Per l’occidente al potere, cioè
per le forze governative che dichiaratamente con grande
supponenza si stanno autoponendo a salvaguardia dei
valori su cui si fonda l’attuale concetto occidentale di
benessere dei popoli, oggi la democrazia è diventata la
cartina di tornasole che dovrebbe misurare il tasso di
libertà di ogni singolo stato in tutto il mondo. Vissuta
e proposta come la panacea che dovrebbe liberare le
forze migliori ed assicurare la garanzia del rispetto
dei diritti individuali, a tutti gli effetti è stata
assunta quale metro di giudizio per decidere come
trattare chi non vi si vuole adeguare, ovviamente con le
buone o con le cattive. In altre parole la democrazia è
ridotta ad uno slogan propagandistico, capace di
immettere sul mercato globale del consenso la bandiera
dei presunti supremi valori occidentali, contrabbandati
come superiori a qualsiasi altro di qualsiasi altra
tradizione di civiltà. È ormai di fatto diventata sempre
di più un alibi considerato buono per svariati usi e
consumi, dai più redditizi ai più efferati.

• **DATI FORNITI**:

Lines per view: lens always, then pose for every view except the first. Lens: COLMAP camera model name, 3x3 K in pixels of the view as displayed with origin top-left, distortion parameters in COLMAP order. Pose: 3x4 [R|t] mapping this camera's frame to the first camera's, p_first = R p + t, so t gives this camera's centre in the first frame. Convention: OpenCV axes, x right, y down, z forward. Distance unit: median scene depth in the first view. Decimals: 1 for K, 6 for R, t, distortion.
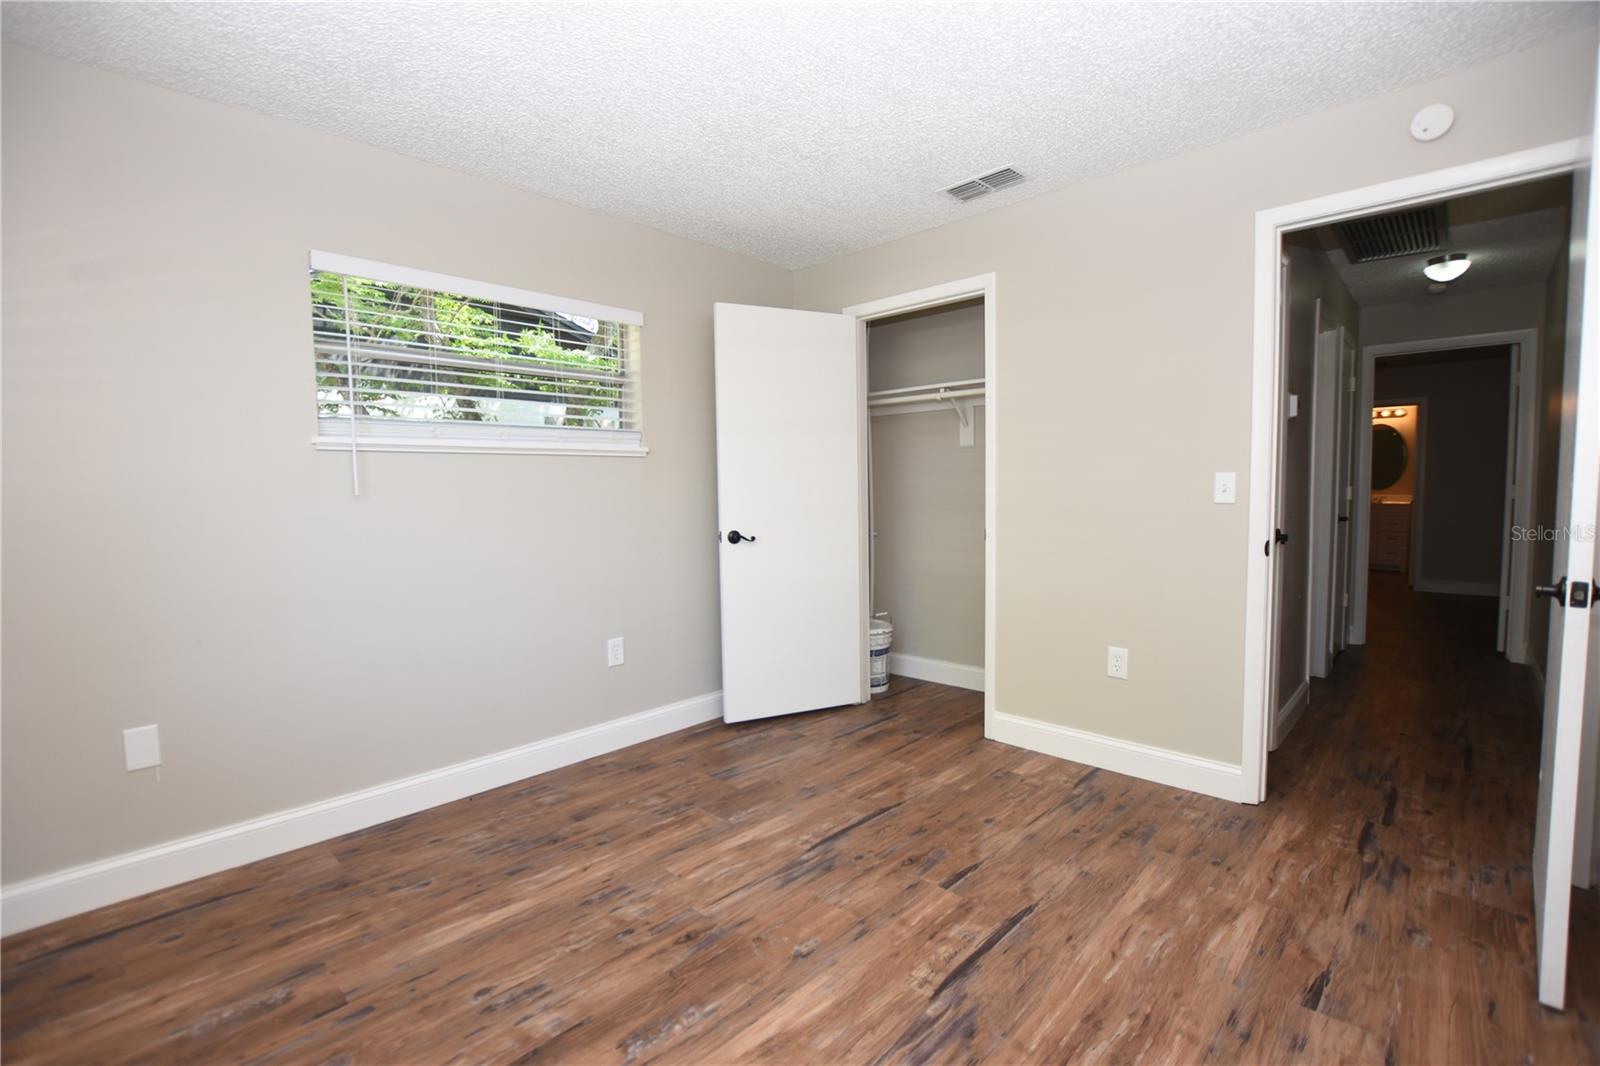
lens RADIAL K [[710.1, 0, 789.2], [0, 710.1, 531.4], [0, 0, 1]] dist [-0.025226, 0.000298]
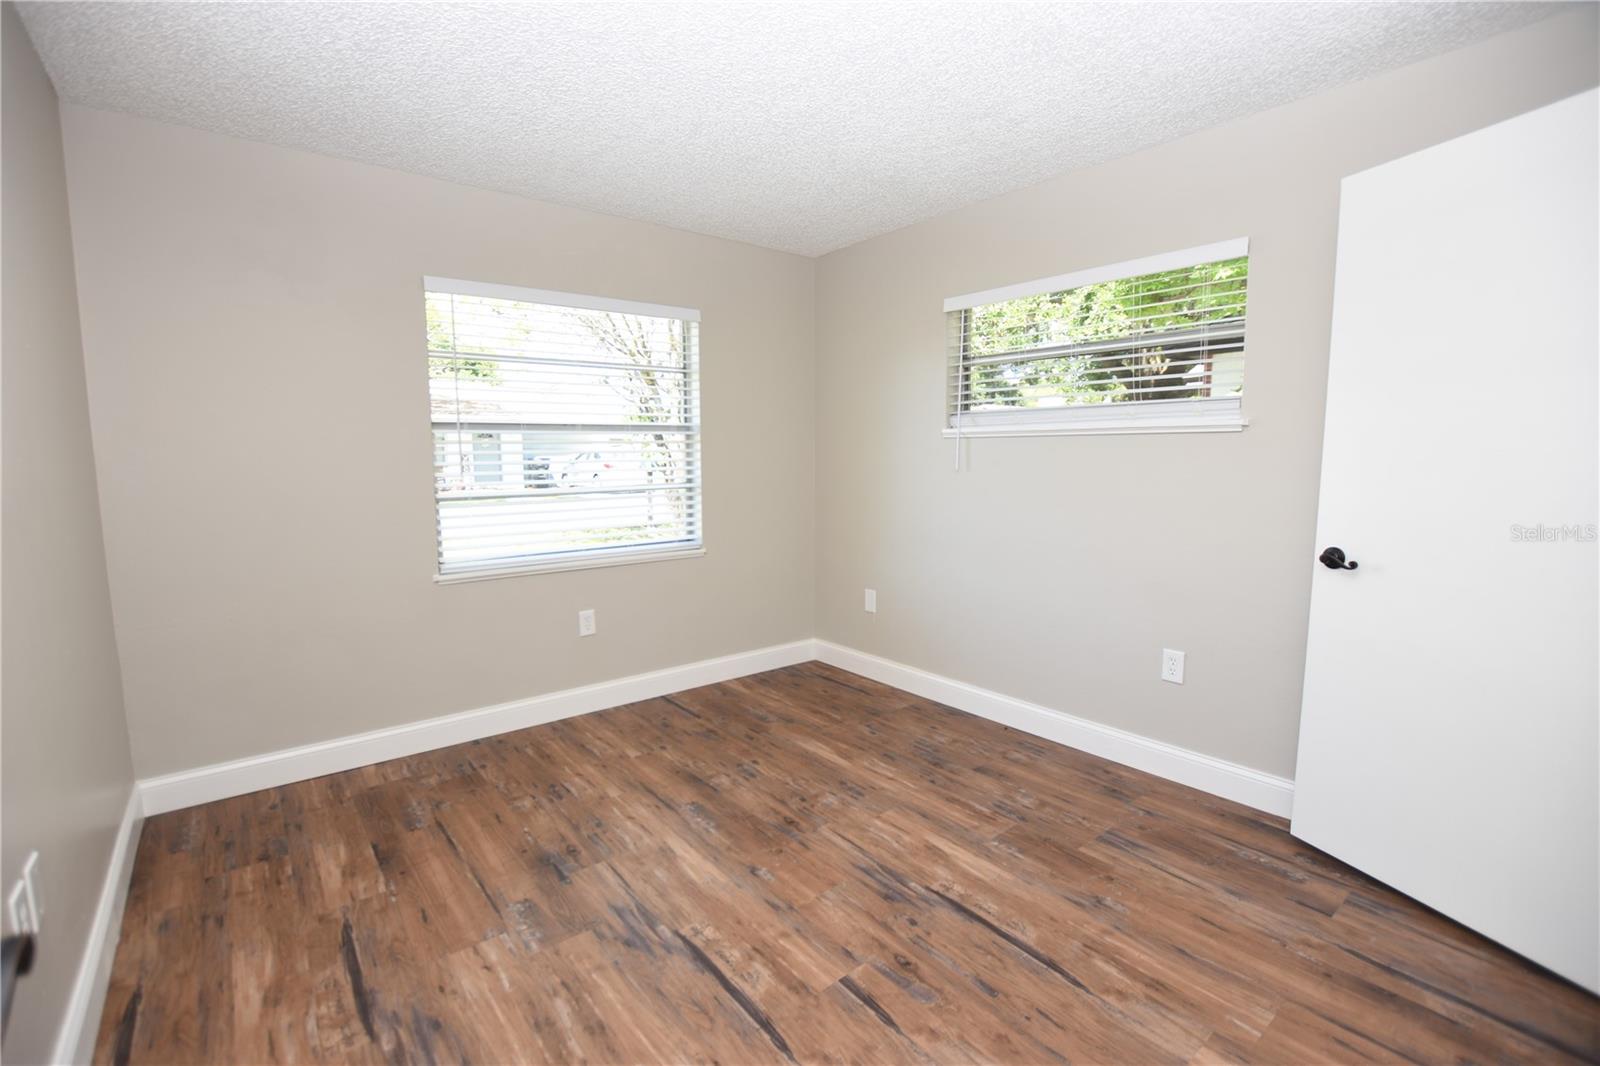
lens RADIAL K [[710.1, 0, 789.2], [0, 710.1, 531.4], [0, 0, 1]] dist [-0.025226, 0.000298]
pose [[-0.125966, 0.122584, -0.984432, 0.922690], [-0.054055, 0.990014, 0.130195, -0.108478], [0.990561, 0.069613, -0.118081, 0.951182]]
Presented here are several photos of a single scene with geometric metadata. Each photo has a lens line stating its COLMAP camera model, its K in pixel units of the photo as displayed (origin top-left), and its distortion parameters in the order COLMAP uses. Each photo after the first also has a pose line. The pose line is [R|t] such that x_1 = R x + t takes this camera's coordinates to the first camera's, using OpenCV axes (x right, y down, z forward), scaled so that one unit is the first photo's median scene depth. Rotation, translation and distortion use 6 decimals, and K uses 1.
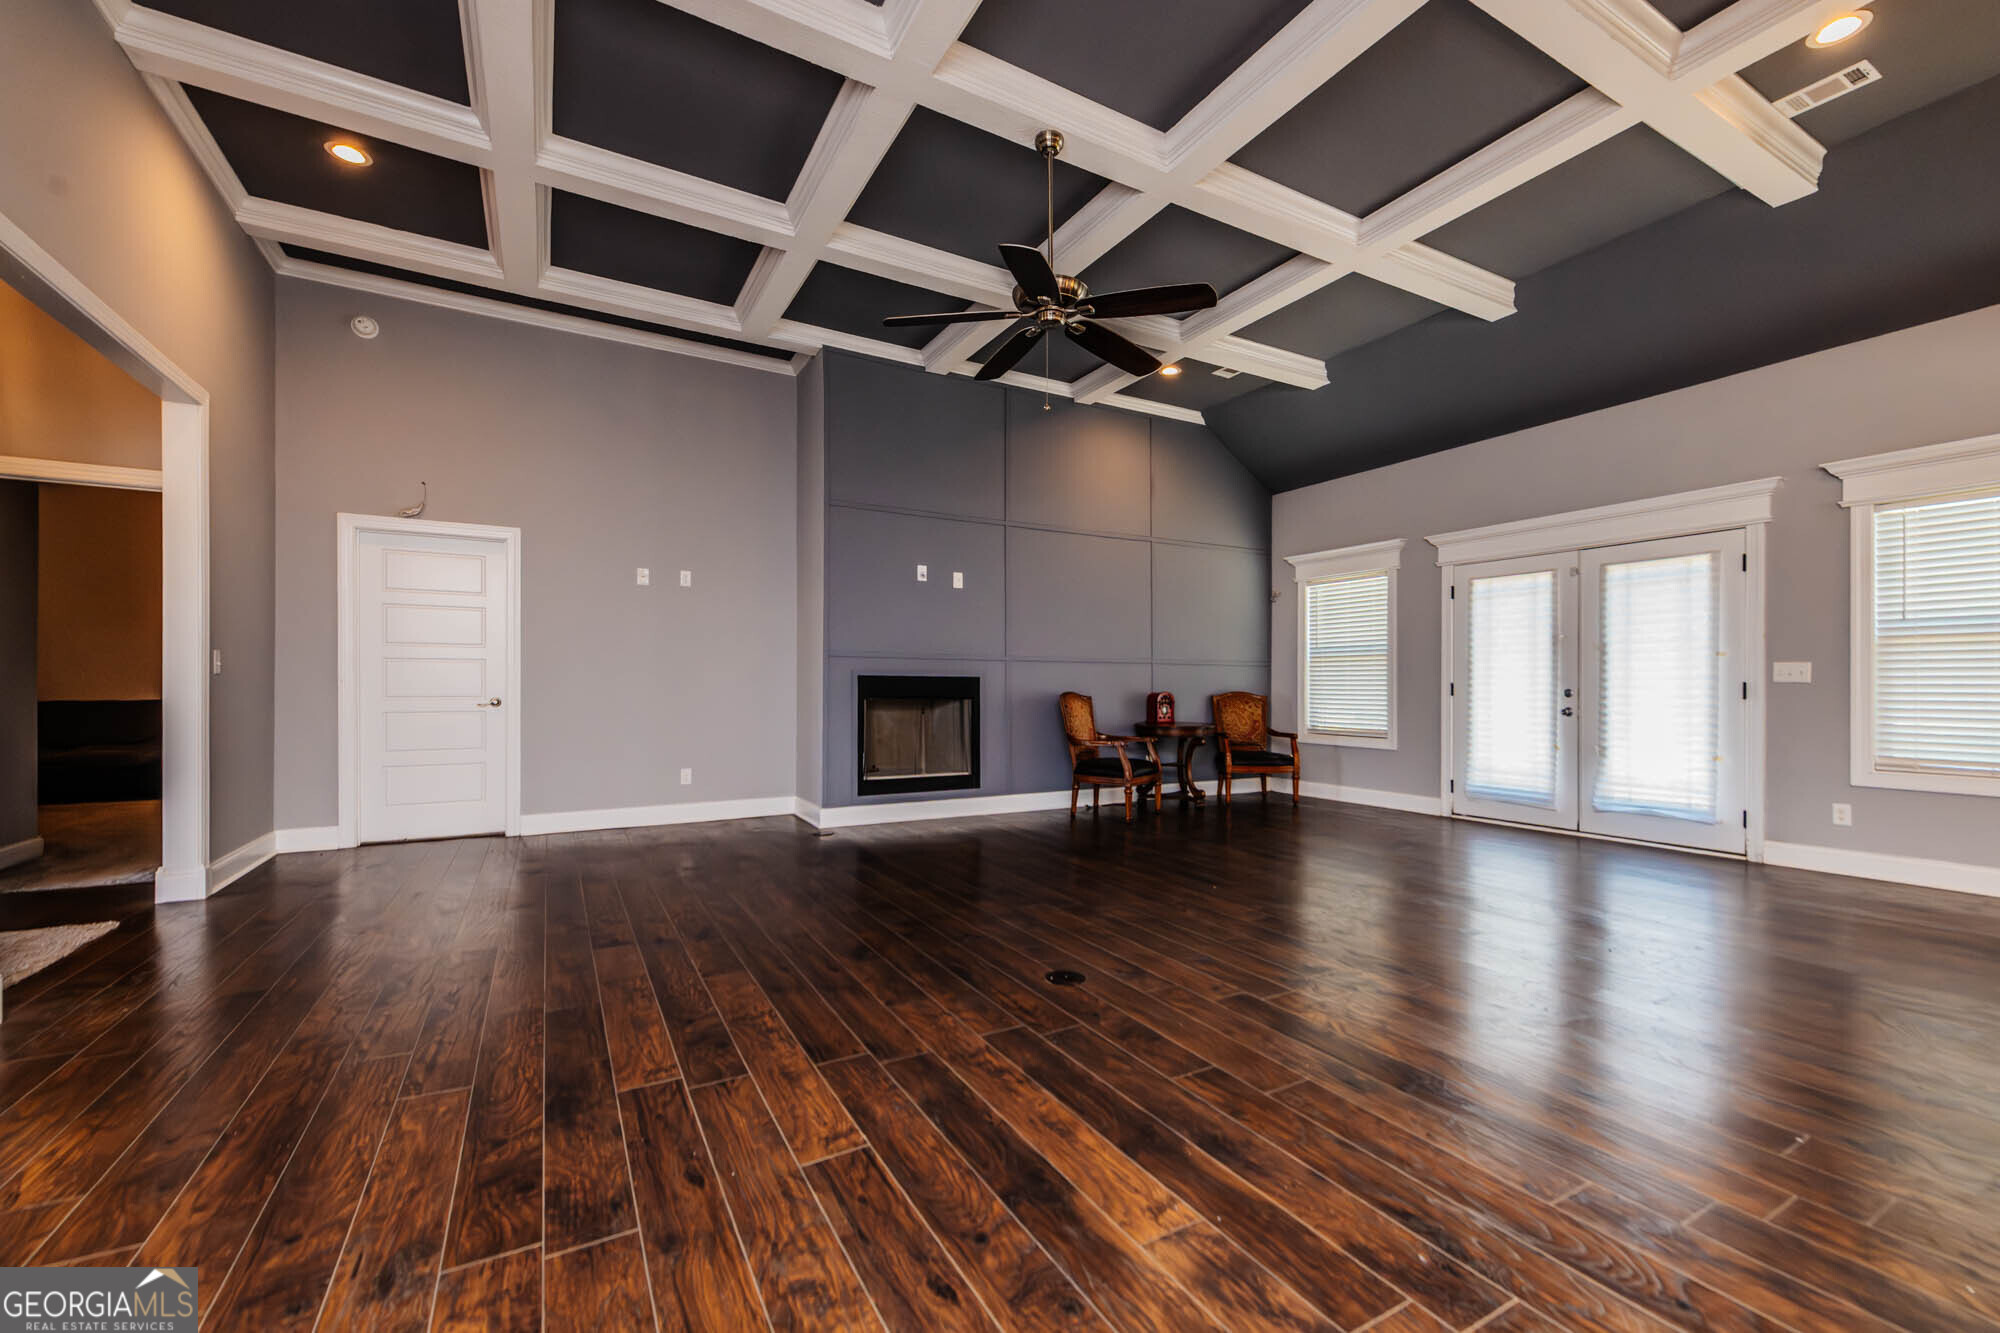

• **CONSEGNA**:
Nel brano sulla democrazia, che cosa dovrebbe misurare la democrazia intesa come cartina di tornasole? Questi dati hanno un'origine diversa da quella del brano.

• **SOLUZIONE**:
Il tasso di libertà di ogni singolo stato in tutto il mondo.